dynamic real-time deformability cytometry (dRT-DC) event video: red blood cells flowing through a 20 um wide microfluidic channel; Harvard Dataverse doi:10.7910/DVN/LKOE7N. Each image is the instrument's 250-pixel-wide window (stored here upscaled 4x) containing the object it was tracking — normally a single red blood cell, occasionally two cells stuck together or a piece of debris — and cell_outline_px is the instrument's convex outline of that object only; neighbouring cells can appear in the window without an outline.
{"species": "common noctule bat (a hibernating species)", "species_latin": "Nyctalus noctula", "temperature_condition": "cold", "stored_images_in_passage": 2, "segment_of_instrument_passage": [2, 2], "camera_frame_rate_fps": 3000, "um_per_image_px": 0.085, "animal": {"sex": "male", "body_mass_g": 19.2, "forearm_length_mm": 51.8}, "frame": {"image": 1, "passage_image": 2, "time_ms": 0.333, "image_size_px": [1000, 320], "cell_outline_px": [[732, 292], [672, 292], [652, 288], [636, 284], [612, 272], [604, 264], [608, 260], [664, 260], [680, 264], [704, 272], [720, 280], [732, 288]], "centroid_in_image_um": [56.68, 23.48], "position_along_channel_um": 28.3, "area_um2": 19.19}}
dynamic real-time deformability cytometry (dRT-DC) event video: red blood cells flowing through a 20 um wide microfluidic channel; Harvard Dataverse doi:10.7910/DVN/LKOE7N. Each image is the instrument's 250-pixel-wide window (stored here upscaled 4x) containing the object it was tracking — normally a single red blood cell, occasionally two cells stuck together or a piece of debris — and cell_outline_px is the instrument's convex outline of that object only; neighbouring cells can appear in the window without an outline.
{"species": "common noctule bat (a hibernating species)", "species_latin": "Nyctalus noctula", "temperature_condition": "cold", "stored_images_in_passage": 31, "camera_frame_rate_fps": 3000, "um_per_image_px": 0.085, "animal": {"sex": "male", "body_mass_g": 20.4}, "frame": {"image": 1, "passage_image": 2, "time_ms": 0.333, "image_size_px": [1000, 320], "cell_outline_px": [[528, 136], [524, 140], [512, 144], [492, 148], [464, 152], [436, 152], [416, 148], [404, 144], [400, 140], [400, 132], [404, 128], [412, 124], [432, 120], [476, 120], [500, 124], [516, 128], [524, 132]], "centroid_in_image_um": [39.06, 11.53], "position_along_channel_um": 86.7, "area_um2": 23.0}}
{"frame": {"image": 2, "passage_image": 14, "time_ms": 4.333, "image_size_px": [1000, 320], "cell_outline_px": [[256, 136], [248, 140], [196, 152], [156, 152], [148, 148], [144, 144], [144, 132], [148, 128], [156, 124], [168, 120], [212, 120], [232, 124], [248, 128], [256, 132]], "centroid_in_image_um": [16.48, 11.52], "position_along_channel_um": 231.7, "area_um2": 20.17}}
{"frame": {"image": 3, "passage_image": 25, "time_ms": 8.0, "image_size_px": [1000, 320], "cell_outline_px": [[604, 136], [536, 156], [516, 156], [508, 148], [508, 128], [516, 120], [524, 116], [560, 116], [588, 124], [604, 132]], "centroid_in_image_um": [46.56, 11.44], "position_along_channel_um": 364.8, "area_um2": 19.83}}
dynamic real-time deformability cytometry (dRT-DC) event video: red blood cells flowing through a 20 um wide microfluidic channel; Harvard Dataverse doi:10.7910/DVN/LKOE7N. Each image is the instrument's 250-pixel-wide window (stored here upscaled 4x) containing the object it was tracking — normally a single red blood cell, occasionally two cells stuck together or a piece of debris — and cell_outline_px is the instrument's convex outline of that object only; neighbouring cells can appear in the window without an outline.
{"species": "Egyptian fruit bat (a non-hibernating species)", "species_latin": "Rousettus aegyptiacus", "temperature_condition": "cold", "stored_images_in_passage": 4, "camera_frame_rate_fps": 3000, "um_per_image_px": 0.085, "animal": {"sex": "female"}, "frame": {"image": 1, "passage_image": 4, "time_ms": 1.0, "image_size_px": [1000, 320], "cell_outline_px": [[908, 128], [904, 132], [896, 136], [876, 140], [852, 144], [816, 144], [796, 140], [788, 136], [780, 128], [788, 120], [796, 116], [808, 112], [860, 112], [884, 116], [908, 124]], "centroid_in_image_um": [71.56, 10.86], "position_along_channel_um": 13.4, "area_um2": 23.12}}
************
* SHORT EXERCISE
Emit the records above again, exactly, with no line skipped.

* COMPLETE OUTPUT
dynamic real-time deformability cytometry (dRT-DC) event video: red blood cells flowing through a 20 um wide microfluidic channel; Harvard Dataverse doi:10.7910/DVN/LKOE7N. Each image is the instrument's 250-pixel-wide window (stored here upscaled 4x) containing the object it was tracking — normally a single red blood cell, occasionally two cells stuck together or a piece of debris — and cell_outline_px is the instrument's convex outline of that object only; neighbouring cells can appear in the window without an outline.
{"species": "common noctule bat (a hibernating species)", "species_latin": "Nyctalus noctula", "temperature_condition": "cold", "stored_images_in_passage": 2, "segment_of_instrument_passage": [2, 2], "camera_frame_rate_fps": 3000, "um_per_image_px": 0.085, "animal": {"sex": "male", "body_mass_g": 19.2, "forearm_length_mm": 51.8}, "frame": {"image": 1, "passage_image": 2, "time_ms": 0.333, "image_size_px": [1000, 320], "cell_outline_px": [[732, 292], [672, 292], [652, 288], [636, 284], [612, 272], [604, 264], [608, 260], [664, 260], [680, 264], [704, 272], [720, 280], [732, 288]], "centroid_in_image_um": [56.68, 23.48], "position_along_channel_um": 28.3, "area_um2": 19.19}}
dynamic real-time deformability cytometry (dRT-DC) event video: red blood cells flowing through a 20 um wide microfluidic channel; Harvard Dataverse doi:10.7910/DVN/LKOE7N. Each image is the instrument's 250-pixel-wide window (stored here upscaled 4x) containing the object it was tracking — normally a single red blood cell, occasionally two cells stuck together or a piece of debris — and cell_outline_px is the instrument's convex outline of that object only; neighbouring cells can appear in the window without an outline.
{"species": "common noctule bat (a hibernating species)", "species_latin": "Nyctalus noctula", "temperature_condition": "cold", "stored_images_in_passage": 31, "camera_frame_rate_fps": 3000, "um_per_image_px": 0.085, "animal": {"sex": "male", "body_mass_g": 20.4}, "frame": {"image": 1, "passage_image": 2, "time_ms": 0.333, "image_size_px": [1000, 320], "cell_outline_px": [[528, 136], [524, 140], [512, 144], [492, 148], [464, 152], [436, 152], [416, 148], [404, 144], [400, 140], [400, 132], [404, 128], [412, 124], [432, 120], [476, 120], [500, 124], [516, 128], [524, 132]], "centroid_in_image_um": [39.06, 11.53], "position_along_channel_um": 86.7, "area_um2": 23.0}}
{"frame": {"image": 2, "passage_image": 14, "time_ms": 4.333, "image_size_px": [1000, 320], "cell_outline_px": [[256, 136], [248, 140], [196, 152], [156, 152], [148, 148], [144, 144], [144, 132], [148, 128], [156, 124], [168, 120], [212, 120], [232, 124], [248, 128], [256, 132]], "centroid_in_image_um": [16.48, 11.52], "position_along_channel_um": 231.7, "area_um2": 20.17}}
{"frame": {"image": 3, "passage_image": 25, "time_ms": 8.0, "image_size_px": [1000, 320], "cell_outline_px": [[604, 136], [536, 156], [516, 156], [508, 148], [508, 128], [516, 120], [524, 116], [560, 116], [588, 124], [604, 132]], "centroid_in_image_um": [46.56, 11.44], "position_along_channel_um": 364.8, "area_um2": 19.83}}
dynamic real-time deformability cytometry (dRT-DC) event video: red blood cells flowing through a 20 um wide microfluidic channel; Harvard Dataverse doi:10.7910/DVN/LKOE7N. Each image is the instrument's 250-pixel-wide window (stored here upscaled 4x) containing the object it was tracking — normally a single red blood cell, occasionally two cells stuck together or a piece of debris — and cell_outline_px is the instrument's convex outline of that object only; neighbouring cells can appear in the window without an outline.
{"species": "Egyptian fruit bat (a non-hibernating species)", "species_latin": "Rousettus aegyptiacus", "temperature_condition": "cold", "stored_images_in_passage": 4, "camera_frame_rate_fps": 3000, "um_per_image_px": 0.085, "animal": {"sex": "female"}, "frame": {"image": 1, "passage_image": 4, "time_ms": 1.0, "image_size_px": [1000, 320], "cell_outline_px": [[908, 128], [904, 132], [896, 136], [876, 140], [852, 144], [816, 144], [796, 140], [788, 136], [780, 128], [788, 120], [796, 116], [808, 112], [860, 112], [884, 116], [908, 124]], "centroid_in_image_um": [71.56, 10.86], "position_along_channel_um": 13.4, "area_um2": 23.12}}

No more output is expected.